Hace años que soy usuario de TripAdvisor. Cuando viajo, claro, y sobre todo para los restaurantes. Es ya una costumbre cuando me enfrento a la tarea de comer en un sitio semi-desconocido, y raro es el día que lo hago sin pedir consejo antes a la app. Y lo hago por una sencilla razón: Trip Advisor nunca falla.

Es decir. Si uno ve un restaurante con 200 comentarios, de los cuales 190 son buenos o muy buenos, un par regulares y otro par muy malos, lo normal es que el sitio merezca la pena. Digo «lo normal» por no decir «siempre» aunque, en realidad, nunca me ha pasado acabar defraudado por un sitio realmente muy recomendado por los usuarios de TripAdvisor.

Sé que a algunos restauradores eso les pone la piel de gallina. Pero sinceramente creo que no debería. Sí, en todo local (aún en los mejor puntuados) siempre hay un comentario lunático, excéntrico o claramente malintencionado. Pero al final se impone el peso de la masa: si el restaurante es bueno, tendrá muchos y buenos comentarios en el cómputo global. Y con el paso del tiempo, esos comentarios siempre harán justicia porque (ésa es mi experiencia) entre los usuarios de TripAdvisor hay más bienintencionados que psicópatas.
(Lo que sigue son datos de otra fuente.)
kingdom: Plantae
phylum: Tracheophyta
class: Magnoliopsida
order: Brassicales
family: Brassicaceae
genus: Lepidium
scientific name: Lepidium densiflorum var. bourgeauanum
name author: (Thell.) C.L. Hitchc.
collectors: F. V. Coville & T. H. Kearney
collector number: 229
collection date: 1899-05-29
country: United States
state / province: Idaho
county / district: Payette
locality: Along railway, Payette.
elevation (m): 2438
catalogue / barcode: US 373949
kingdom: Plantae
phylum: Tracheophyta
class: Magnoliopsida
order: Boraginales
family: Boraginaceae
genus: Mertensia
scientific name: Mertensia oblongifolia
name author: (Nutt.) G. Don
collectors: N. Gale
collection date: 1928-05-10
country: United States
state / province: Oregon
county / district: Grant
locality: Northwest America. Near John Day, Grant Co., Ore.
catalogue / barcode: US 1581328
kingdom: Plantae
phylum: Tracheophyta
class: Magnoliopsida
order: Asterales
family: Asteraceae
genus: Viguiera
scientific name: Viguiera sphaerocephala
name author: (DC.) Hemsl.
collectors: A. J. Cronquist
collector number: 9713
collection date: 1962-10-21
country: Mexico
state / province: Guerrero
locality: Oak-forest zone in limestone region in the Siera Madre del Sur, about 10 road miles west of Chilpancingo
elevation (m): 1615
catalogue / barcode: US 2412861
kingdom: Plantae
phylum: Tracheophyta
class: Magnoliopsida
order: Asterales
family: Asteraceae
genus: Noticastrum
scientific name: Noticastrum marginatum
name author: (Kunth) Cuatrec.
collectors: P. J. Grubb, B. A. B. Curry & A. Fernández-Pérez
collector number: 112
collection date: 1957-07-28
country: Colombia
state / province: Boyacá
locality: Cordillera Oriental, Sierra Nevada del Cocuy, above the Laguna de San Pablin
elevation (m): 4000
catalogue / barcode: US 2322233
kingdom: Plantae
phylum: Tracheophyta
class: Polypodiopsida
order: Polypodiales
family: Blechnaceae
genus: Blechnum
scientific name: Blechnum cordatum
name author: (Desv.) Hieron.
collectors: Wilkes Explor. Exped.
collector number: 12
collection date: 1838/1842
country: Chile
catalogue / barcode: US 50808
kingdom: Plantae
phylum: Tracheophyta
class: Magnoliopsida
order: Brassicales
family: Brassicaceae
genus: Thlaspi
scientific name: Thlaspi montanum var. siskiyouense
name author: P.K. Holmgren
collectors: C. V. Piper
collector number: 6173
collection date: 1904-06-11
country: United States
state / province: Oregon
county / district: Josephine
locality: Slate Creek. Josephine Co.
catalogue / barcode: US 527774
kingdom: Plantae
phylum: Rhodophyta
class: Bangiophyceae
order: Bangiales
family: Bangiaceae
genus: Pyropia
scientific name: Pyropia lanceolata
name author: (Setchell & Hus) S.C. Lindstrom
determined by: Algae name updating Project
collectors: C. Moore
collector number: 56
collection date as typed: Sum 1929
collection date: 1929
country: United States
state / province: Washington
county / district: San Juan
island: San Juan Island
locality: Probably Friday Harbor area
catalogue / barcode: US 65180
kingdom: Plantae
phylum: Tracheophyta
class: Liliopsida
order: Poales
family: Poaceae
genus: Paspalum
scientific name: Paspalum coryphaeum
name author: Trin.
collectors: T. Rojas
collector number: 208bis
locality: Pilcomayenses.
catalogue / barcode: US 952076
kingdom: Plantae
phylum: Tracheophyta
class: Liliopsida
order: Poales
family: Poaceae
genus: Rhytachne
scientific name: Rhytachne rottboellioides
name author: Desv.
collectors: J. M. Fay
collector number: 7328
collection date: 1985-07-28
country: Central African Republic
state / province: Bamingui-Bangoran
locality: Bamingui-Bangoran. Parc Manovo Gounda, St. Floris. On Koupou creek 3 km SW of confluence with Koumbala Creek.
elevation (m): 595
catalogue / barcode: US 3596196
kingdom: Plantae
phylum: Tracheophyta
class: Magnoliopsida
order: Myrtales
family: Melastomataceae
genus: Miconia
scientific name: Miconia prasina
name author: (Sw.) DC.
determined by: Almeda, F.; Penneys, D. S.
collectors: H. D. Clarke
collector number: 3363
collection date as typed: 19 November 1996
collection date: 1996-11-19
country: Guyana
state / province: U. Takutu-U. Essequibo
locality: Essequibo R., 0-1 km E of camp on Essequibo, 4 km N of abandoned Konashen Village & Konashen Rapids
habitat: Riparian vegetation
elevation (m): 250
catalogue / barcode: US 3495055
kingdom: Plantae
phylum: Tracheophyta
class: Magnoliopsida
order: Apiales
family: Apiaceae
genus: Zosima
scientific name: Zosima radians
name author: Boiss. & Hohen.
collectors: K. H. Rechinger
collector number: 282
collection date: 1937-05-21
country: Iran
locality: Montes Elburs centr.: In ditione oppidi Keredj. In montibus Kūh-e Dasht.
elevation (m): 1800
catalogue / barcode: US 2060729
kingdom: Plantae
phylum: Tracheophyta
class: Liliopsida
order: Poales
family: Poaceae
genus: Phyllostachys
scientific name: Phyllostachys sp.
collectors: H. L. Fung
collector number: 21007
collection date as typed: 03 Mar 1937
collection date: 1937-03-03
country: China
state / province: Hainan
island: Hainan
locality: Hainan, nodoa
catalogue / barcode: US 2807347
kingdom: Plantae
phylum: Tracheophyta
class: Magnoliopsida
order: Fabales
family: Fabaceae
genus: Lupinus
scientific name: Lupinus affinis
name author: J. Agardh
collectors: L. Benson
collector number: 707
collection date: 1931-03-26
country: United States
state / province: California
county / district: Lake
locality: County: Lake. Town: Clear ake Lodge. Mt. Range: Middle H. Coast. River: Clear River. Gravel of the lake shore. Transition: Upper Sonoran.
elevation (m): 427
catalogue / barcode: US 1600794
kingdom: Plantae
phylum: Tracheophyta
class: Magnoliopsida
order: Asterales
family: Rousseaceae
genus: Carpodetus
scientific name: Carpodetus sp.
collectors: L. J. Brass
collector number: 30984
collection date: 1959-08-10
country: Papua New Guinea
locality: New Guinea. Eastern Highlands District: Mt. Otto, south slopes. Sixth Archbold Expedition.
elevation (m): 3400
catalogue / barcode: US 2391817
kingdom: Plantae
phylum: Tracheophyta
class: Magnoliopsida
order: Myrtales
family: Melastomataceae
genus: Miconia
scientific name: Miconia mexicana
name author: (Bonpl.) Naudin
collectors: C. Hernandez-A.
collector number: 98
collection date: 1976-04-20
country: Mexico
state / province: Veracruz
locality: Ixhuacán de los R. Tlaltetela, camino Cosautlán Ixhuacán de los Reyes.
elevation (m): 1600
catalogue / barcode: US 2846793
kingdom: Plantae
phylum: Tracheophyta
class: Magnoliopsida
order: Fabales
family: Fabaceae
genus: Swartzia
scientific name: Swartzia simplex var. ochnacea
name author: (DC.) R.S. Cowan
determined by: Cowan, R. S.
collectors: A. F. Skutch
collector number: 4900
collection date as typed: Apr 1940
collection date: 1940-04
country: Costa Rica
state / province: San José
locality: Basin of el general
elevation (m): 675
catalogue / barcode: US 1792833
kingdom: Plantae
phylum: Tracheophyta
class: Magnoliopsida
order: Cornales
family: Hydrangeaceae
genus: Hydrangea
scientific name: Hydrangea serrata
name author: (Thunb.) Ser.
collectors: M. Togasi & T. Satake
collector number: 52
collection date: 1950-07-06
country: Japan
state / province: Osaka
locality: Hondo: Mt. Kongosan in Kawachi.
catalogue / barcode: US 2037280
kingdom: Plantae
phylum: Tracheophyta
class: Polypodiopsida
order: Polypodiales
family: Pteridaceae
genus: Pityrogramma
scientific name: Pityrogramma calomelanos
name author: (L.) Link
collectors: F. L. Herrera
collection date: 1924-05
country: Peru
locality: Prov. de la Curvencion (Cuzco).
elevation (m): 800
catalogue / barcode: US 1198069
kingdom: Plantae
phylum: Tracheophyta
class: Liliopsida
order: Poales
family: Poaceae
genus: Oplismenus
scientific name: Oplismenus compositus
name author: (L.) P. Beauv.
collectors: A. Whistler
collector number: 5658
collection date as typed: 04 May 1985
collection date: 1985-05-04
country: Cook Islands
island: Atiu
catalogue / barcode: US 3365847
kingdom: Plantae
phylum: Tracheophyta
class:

Hay otras dos cosas que los empresarios asustados por estos asuntos no deberían olvidar. Una, que los usuarios no somos tontos. Que si un restaurante tiene 50 comentarios horribles y otros tantos cojonudos, y éstos últimos son sospechosamente parecidos, o tienen como autor a un tipo que sólo ha comentado ese restaurante, no picamos. Que los comentarios falsos huelen a distancia, y que lo auténtico se nota.

Dos, que esto está para quedarse. Que nada impide a un restaurador intervenir y responder a los usuarios que él considere injustos, y que el resto también leemos y valoramos eso. Y, en fin, que con esto hay que vivir y que lo importante, siempre, es trabajar bien. Lo demás llegará.